As it stands, the altcoin market appears to be in risk-off mode, with the bulls keeping their distance.
Fear and frenzy rule the market
There’s more to be worried about though.
The Qubic community has voted to target dogecoin next, just days after executing a 51% attack on Monero.

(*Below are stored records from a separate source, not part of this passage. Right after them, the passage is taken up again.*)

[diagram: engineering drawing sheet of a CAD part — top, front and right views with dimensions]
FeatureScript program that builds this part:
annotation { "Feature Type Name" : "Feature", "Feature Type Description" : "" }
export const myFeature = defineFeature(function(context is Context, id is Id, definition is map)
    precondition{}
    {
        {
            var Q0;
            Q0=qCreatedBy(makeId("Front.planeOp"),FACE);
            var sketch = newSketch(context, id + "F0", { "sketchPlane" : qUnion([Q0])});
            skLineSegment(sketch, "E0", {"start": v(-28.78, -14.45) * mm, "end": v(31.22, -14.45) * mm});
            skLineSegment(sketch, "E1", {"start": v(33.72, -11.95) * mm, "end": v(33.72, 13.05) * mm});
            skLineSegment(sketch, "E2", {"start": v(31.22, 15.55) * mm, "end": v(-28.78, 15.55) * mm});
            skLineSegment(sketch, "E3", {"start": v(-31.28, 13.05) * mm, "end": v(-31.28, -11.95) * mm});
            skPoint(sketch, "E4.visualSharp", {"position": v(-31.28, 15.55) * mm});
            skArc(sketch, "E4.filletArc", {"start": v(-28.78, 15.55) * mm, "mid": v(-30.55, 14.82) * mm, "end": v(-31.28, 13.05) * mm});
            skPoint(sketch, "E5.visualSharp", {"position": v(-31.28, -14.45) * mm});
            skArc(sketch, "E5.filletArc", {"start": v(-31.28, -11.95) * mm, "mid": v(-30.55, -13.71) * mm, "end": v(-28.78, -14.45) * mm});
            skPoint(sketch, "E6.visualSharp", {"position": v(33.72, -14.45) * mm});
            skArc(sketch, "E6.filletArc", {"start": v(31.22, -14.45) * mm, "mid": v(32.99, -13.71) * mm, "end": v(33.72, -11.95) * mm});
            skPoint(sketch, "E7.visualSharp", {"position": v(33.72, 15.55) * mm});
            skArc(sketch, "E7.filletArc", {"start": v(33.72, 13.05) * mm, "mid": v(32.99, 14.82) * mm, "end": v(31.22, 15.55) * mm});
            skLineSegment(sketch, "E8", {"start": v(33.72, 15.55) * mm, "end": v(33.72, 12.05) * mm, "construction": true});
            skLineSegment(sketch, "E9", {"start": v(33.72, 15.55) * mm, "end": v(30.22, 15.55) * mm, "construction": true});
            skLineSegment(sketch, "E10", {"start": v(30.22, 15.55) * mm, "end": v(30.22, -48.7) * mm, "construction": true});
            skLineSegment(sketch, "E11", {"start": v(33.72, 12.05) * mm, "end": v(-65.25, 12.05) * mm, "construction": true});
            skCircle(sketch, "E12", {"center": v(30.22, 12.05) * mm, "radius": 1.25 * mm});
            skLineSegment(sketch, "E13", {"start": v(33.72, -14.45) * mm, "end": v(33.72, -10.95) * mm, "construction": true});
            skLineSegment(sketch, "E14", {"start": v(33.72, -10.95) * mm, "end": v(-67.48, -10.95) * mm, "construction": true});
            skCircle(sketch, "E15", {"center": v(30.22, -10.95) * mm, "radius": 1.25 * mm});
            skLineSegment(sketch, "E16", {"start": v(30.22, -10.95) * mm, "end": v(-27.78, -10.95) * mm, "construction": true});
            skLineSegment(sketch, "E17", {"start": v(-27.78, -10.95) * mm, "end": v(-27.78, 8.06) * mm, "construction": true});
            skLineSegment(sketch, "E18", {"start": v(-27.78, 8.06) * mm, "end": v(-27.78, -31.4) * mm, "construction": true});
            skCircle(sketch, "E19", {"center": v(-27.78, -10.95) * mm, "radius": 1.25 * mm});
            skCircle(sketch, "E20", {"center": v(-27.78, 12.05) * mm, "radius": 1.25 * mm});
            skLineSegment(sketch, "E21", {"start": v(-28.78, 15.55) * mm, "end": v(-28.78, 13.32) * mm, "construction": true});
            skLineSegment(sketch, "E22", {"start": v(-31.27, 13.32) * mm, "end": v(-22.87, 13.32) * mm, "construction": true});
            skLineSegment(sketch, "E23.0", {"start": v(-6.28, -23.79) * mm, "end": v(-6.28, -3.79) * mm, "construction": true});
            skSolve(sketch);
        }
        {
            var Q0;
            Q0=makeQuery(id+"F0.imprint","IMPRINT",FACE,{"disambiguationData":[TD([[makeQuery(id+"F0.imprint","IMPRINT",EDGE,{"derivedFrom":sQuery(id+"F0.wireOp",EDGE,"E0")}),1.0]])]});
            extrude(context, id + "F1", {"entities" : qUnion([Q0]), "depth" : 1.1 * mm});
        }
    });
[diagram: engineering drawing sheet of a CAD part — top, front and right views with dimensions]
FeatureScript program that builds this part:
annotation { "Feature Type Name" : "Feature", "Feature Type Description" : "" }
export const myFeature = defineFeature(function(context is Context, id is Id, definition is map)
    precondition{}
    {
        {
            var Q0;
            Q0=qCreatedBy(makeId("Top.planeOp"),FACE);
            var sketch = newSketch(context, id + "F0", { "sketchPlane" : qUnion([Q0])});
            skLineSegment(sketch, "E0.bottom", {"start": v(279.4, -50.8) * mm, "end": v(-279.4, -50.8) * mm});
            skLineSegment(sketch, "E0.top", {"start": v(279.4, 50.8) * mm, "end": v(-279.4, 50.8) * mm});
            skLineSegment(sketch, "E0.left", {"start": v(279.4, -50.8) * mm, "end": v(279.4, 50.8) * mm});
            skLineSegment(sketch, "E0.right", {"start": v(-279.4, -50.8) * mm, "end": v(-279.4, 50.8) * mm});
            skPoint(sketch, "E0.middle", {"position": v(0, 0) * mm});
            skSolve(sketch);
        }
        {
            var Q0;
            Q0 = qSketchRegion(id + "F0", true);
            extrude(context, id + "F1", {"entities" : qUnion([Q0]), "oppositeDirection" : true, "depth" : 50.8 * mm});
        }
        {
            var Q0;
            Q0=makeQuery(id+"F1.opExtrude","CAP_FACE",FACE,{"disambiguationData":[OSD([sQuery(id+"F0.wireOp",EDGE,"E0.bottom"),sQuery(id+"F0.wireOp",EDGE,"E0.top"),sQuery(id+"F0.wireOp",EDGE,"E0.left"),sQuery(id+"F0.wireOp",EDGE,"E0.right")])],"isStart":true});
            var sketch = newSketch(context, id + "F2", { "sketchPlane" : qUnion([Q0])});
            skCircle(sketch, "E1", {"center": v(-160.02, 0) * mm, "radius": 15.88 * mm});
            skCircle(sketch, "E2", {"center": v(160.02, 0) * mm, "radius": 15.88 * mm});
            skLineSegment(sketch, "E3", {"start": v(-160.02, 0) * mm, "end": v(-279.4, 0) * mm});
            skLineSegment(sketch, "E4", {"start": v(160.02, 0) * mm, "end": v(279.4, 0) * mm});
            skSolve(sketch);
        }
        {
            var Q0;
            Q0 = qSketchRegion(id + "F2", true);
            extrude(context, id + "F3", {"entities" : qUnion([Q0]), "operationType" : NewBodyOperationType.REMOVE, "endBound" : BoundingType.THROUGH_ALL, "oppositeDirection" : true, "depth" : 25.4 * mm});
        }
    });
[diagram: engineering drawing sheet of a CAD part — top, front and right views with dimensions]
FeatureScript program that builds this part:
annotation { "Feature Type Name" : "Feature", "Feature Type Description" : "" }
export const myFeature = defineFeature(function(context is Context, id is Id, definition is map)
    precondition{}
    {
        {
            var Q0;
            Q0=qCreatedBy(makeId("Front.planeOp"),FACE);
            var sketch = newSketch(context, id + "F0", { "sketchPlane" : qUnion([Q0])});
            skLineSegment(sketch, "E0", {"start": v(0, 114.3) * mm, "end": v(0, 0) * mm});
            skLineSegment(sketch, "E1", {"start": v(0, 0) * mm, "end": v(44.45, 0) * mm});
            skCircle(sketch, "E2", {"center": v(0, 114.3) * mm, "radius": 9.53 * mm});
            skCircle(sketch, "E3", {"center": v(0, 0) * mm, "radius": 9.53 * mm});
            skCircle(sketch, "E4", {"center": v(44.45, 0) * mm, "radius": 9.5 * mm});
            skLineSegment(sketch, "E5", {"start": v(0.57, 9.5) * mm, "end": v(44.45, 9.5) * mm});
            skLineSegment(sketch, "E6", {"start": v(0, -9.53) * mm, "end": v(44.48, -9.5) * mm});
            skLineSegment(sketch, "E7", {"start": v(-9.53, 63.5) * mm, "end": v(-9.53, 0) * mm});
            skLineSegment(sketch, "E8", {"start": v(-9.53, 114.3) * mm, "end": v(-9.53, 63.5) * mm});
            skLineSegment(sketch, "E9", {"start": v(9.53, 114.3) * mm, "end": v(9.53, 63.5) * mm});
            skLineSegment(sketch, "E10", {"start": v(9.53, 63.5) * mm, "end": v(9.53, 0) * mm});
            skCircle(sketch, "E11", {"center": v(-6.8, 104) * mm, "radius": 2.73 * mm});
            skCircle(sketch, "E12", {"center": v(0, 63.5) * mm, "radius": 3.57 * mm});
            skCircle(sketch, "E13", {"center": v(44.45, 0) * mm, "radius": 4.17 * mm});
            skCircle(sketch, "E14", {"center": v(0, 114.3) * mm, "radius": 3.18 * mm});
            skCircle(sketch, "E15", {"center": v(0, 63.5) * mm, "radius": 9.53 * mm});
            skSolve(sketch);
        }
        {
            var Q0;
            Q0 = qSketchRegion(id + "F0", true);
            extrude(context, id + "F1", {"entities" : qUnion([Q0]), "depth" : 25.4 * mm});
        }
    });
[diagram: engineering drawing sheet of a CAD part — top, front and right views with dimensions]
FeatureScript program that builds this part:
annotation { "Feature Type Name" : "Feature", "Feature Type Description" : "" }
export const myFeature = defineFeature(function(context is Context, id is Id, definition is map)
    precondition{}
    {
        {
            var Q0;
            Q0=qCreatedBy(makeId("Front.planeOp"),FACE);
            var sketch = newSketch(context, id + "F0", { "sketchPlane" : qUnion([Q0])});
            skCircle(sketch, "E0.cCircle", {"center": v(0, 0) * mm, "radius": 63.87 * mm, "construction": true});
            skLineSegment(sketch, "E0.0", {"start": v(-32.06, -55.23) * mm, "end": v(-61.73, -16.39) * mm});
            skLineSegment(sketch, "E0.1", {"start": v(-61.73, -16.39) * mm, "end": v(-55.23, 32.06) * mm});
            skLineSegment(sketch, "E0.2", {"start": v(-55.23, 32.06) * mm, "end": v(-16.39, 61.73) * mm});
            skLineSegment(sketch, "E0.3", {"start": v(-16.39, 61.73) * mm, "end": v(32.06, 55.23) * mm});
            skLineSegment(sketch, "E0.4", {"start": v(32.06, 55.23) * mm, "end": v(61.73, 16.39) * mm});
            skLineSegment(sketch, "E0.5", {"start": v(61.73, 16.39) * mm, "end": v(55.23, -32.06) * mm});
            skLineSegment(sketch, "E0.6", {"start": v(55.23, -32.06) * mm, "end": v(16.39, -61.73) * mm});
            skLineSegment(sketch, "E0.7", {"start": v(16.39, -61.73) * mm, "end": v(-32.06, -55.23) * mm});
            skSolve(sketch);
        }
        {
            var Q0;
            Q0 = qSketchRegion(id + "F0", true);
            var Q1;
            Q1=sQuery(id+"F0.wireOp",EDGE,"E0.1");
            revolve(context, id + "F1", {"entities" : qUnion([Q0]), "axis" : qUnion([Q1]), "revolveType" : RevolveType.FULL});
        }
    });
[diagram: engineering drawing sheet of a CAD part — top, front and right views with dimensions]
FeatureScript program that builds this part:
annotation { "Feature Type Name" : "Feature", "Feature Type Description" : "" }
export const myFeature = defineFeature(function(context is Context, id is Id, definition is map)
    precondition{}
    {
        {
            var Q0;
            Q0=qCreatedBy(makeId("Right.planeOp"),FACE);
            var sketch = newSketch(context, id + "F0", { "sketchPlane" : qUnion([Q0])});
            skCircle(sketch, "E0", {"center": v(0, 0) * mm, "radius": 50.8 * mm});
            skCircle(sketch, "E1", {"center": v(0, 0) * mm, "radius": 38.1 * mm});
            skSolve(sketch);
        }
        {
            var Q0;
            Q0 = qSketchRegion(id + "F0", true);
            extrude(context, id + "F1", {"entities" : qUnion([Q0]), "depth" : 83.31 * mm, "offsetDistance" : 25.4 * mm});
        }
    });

Founder Sergey Ivancheglo presented multiple options, but DOGE won overwhelmingly, raising concerns for proof-of-work chains.
Source: X
Meanwhile, the broader sentiment around bitcoin remains somewhat mixed.
Galaxy Digital’s Mike Novogratz, for instance, warned that a million-dollar BTC WOULD signal economic collapse, not success.
“People who cheer for the million-dollar Bitcoin price next year, I was like, guys, it only gets there if we’re in such a shitty place domestically…”
He stressed that financial stability outweighs price hype, pointing to rising deficit concerns under Treasury Secretary Scott Bessent.
“As much as I like Scott Bessent and I think he meant everything he said, he’s failing at bending debt to GDP.”
Despite bold predictions from Arthur Hayes and Samson Mow, Novogratz also predicted that institutional Bitcoin adoption may already be entering bubble territory.